Language rules are the best place to start when building a medical terminology foundation. Many medical terms are built from word parts and can be translated literally. At first, literal translations sound awkward, but once you build a medical vocabulary and become proficient at using it, translation will get much easier.
Since you are at the beginning of building your medical terminology foundation, stay literal when applicable. It should be noted that as with all language rules, there are always exceptions, and we refer to those as “rebels.” So let’s begin by analyzing the language rules for medical terminology.
Combining Forms, Prefixes, and Suffixes
In each chapter of this book that covers a new body system, you will see lists of combining forms, prefixes, and suffixes before the new terms are introduced.
Combining forms are written with a word root followed by a slash mark (/) and combining vowel. The combining vowel is used to join word roots together and is sometimes used before suffixes to aid in pronunciation.
Prefixes are sometimes added to the beginning of a medical term to make its meaning clear.
Suffixes are sometimes added to the end of a medical term to make its meaning clear.
Language Rules for Building Medical Terms
Rule 1: When combining two combining forms, you keep the combining vowel.
Rule 2: When combining a combining form with a suffix that begins with a consonant, you keep the combining vowel.
Gastr/o/enter/o/logy—The study of the stomach and the intestines
- Following rule 1, when we join the combining form gastr/o (meaning stomach) with the combining form enter/o (meaning intestines), we keep the combining vowel o.
- Following rule 2, when we join the combining form enter/o (meaning intestines) with the suffix -logy (that begins with a consonant and means the study of), we keep the combining vowel o.
Rule 3: When joining a combining form with a suffix that begins with a vowel, you drop the combining vowel.
Rule 4: A prefix goes at the beginning of the word, and no combining vowel is used.
Intra/ven/ous—Pertaining to within the vein
- Following rule 3, notice that when joining the combining form ven/o (meaning vein) with the suffix -ous (that starts with a vowel and means pertaining to), we drop the combining vowel o.
- Following rule 4, the prefix intra- (meaning within) is at the beginning of the medical term with no combining vowel used.

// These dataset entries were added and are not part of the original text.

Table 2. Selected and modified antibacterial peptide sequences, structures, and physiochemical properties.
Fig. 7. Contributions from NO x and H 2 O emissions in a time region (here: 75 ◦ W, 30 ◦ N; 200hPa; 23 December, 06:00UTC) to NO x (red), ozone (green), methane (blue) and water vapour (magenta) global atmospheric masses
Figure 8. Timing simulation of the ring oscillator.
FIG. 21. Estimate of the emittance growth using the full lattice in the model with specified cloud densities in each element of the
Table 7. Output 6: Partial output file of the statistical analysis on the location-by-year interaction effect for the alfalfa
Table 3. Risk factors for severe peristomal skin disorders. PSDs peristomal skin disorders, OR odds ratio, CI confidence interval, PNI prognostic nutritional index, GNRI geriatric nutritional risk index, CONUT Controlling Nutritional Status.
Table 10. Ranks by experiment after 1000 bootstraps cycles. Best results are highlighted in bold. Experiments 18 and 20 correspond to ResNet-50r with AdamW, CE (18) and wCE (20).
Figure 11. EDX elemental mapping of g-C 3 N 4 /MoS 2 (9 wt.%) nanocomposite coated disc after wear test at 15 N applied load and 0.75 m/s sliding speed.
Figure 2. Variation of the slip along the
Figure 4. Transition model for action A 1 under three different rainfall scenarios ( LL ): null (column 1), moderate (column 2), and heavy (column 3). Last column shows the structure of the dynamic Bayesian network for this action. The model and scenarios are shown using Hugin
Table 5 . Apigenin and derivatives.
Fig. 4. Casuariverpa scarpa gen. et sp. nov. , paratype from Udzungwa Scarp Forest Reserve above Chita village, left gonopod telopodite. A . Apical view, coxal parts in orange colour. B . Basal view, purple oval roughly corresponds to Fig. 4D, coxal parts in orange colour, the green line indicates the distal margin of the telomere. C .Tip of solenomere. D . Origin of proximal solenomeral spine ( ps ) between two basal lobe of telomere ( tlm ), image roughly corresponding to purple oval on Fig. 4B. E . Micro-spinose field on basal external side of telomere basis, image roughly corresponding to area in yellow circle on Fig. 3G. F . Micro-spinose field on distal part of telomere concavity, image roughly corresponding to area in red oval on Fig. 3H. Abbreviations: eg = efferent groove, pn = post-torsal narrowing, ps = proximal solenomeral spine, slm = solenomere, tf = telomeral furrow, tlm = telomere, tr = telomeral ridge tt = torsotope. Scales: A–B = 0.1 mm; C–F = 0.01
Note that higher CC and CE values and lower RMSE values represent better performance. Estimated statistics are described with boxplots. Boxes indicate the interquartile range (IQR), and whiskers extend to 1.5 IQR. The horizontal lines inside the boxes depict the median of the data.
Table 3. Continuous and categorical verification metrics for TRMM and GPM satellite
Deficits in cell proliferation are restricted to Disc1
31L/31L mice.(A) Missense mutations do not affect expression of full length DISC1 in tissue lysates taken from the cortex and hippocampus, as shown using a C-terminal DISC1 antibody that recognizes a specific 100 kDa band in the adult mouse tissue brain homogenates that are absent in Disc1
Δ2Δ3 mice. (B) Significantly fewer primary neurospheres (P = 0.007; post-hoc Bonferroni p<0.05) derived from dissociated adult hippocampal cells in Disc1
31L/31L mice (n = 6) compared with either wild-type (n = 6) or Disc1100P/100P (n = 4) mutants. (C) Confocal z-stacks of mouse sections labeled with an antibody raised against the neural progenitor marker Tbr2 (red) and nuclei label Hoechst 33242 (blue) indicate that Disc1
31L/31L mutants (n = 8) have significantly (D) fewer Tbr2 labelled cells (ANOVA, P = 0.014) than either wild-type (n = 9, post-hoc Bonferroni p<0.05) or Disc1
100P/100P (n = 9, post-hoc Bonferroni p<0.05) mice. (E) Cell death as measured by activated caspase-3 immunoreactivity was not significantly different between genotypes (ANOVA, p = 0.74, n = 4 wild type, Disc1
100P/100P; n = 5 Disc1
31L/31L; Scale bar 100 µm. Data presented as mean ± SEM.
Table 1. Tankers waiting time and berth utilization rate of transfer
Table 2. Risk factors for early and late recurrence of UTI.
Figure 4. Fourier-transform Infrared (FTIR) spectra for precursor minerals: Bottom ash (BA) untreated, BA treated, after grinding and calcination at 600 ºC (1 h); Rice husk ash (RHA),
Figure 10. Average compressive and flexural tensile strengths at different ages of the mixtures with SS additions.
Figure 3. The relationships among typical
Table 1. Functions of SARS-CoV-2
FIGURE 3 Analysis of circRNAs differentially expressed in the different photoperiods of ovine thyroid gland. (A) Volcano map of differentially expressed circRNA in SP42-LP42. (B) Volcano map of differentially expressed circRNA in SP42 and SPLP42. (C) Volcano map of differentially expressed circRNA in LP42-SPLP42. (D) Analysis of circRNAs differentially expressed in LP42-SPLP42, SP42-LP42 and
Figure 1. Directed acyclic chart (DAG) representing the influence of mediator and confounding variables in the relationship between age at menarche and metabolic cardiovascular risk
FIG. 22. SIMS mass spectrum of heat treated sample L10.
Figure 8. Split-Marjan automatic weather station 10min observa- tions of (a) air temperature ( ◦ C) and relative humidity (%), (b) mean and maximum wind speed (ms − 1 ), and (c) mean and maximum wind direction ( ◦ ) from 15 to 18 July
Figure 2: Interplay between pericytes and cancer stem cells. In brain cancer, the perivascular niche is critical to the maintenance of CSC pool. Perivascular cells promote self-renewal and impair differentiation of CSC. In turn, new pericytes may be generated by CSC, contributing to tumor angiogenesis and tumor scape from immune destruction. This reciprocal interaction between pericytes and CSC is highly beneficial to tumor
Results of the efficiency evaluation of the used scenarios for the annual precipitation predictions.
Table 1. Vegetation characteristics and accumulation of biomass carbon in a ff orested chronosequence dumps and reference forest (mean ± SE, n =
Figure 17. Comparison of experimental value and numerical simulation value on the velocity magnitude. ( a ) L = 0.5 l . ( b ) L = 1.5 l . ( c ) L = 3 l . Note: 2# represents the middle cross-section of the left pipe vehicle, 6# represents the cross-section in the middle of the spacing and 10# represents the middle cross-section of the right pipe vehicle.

Rule 5: When defining a medical word, start with the suffix first and then work left to right stating the word parts. You may need to add filler words. As long as the filler word does not change the meaning of the word, you may use it for the purpose of building a medical vocabulary. Once you begin to apply the word in the context of a sentence, deciding which filler word to use will become easier.
Intra/ven/ous—pertaining to within the vein or pertaining to within a vein.
- Following rule 5, notice that we start with the suffix -ous (that means pertaining to) then we work left to right starting with the prefix intra- (meaning within) and the combining form ven/o (meaning vein).
- Notice that we have used two different filler words that have the same meaning.
- In these examples, we do not have the context of a full sentence. For the purpose of building a medical terminology foundation, either definition is accepted.